■ EXCERPT:
What are your tips for creating birth photos that are so discreet, moving and beautiful?  

Do not interfere and approach as a photojournalist –  I document life events as they happen. Make sure you have the correct gear. Avoid using a flash if possible. Get down low and get up close.

What is the one thing people probably don’t know about being a birth photographer?  

Being on call is pretty hard and it effects one’s whole life. I am on call two weeks before ones due date and two weeks after.  

For one birth, this is a whole month where I cannot go on holiday or take a day out with the kids, away from home. I have to have a backup plan in place virtually all the time – who to call and where to take the kids if I am called to a birth. My thoughts and actions constantly revolve around my clients. There is not ‘off’ time (physically and emotionally).  

How do you get people, kids and babies so relaxed behind the lens?  

Relax, play and have fun.  

Do you have any tips for taking better pics of one’s kids?  

Go down to their eye level. Kids hate posing, so if one has a relatively good camera, go to the park, make it fun and play with your kids… then snap away.

■ TO DO:
1. Answer these questions using the interview with the birth photographer:
(a) How long before and after a due date is the photographer on call?
(b) What piece of equipment does the photographer suggest avoiding if possible?
(c) To what level should one go down when photographing kids?
2. Reproduce the passage of the interview starting at "Being on call" and ending at "(physically and emotionally).".
The listing after this interview is separate material.

■ DATA EXCERPTS:
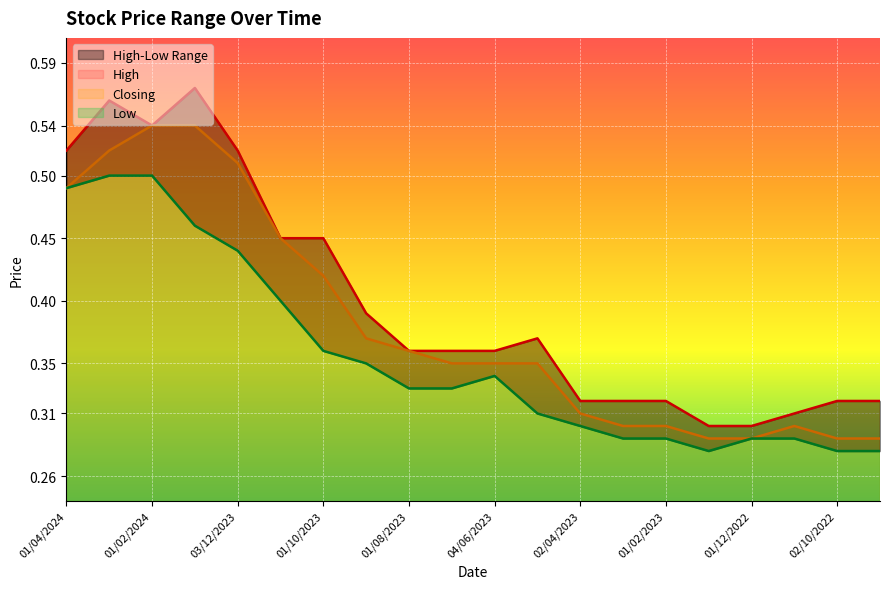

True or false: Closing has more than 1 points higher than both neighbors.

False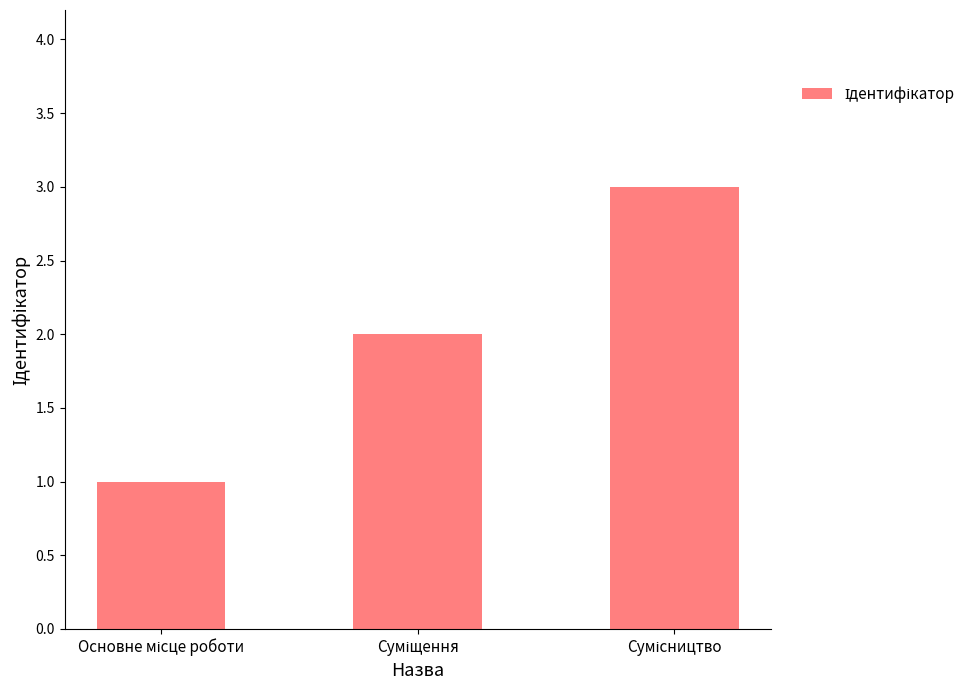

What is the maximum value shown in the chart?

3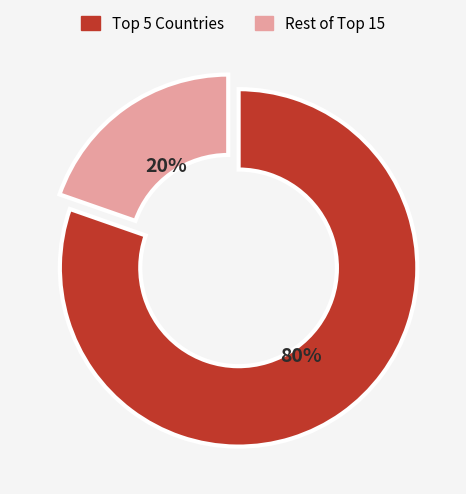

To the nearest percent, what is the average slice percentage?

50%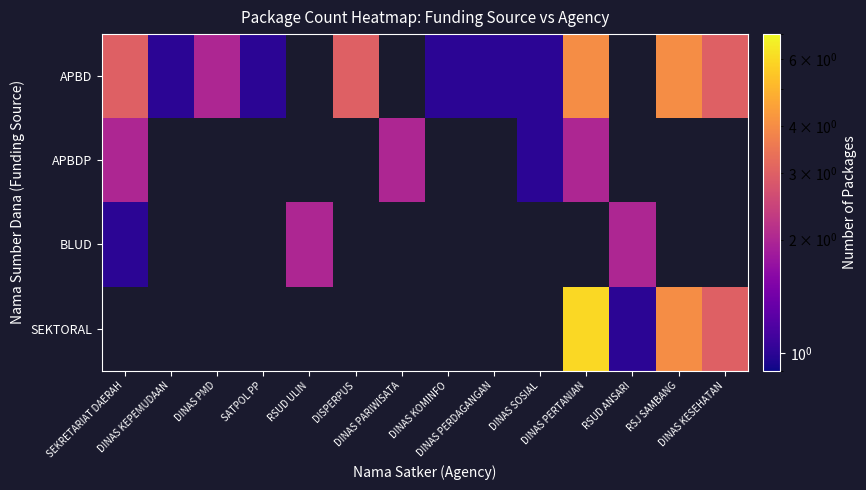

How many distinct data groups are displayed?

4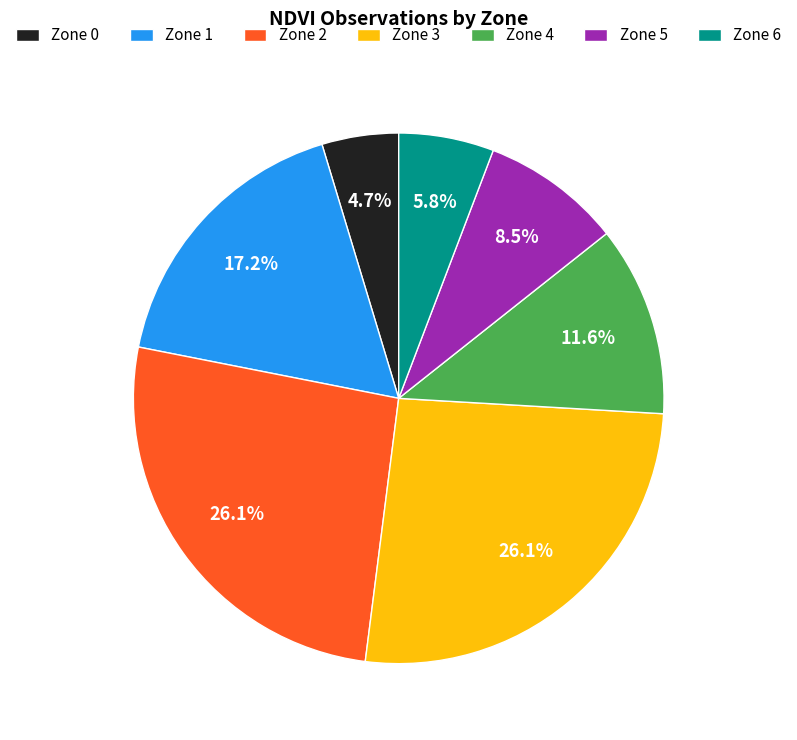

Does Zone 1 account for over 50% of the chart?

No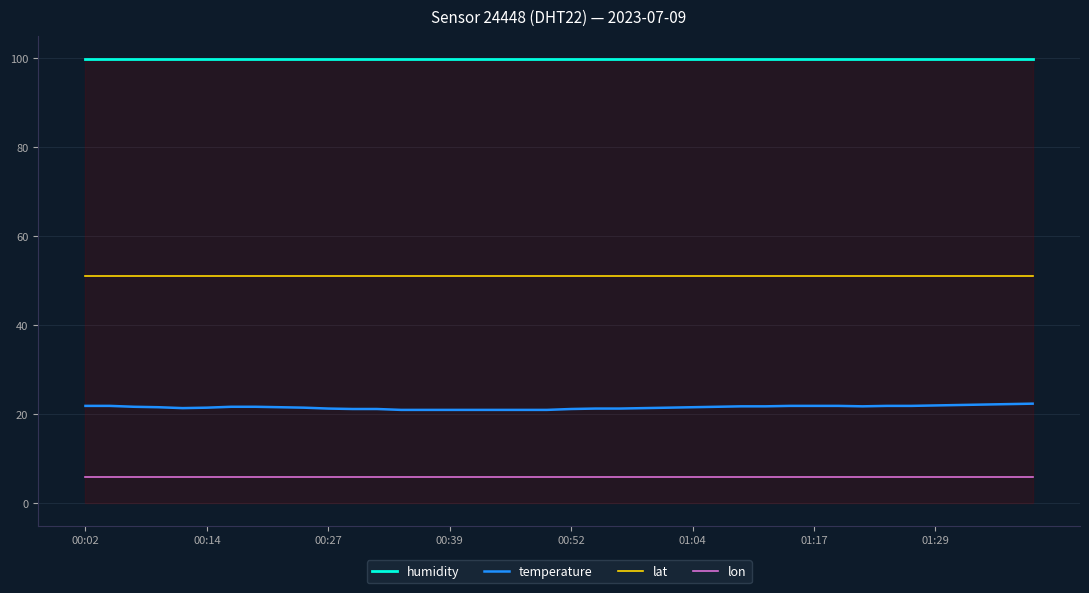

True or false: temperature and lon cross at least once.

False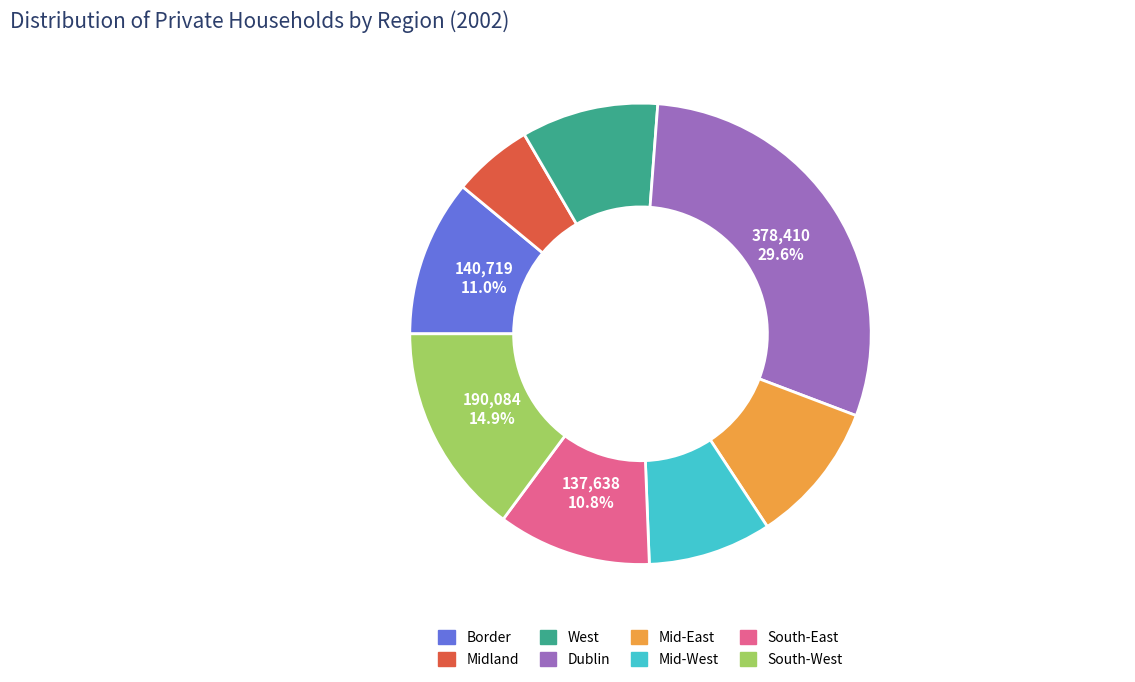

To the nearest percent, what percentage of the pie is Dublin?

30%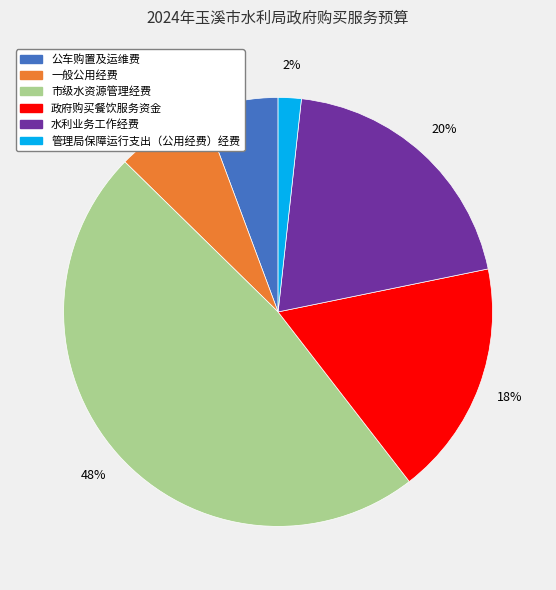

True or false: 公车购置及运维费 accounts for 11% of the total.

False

--

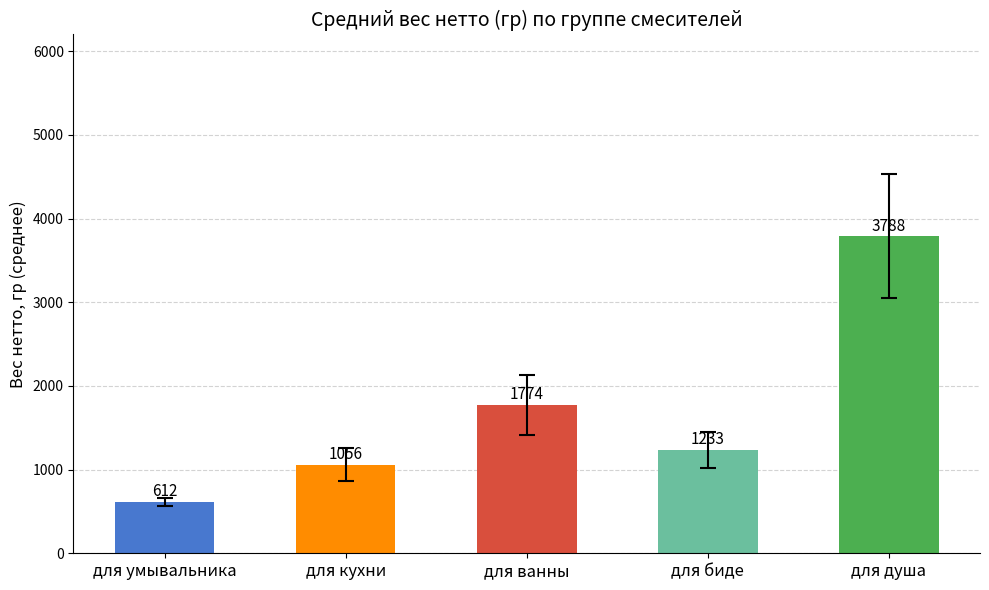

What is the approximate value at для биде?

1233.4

■ RESPONSE LIST:
1.
(a) Two weeks before and two weeks after.
(b) A flash.
(c) The kids' eye level.

2.
Being on call is pretty hard and it effects one’s whole life. I am on call two weeks before ones due date and two weeks after.  

For one birth, this is a whole month where I cannot go on holiday or take a day out with the kids, away from home. I have to have a backup plan in place virtually all the time – who to call and where to take the kids if I am called to a birth. My thoughts and actions constantly revolve around my clients. There is not ‘off’ time (physically and emotionally).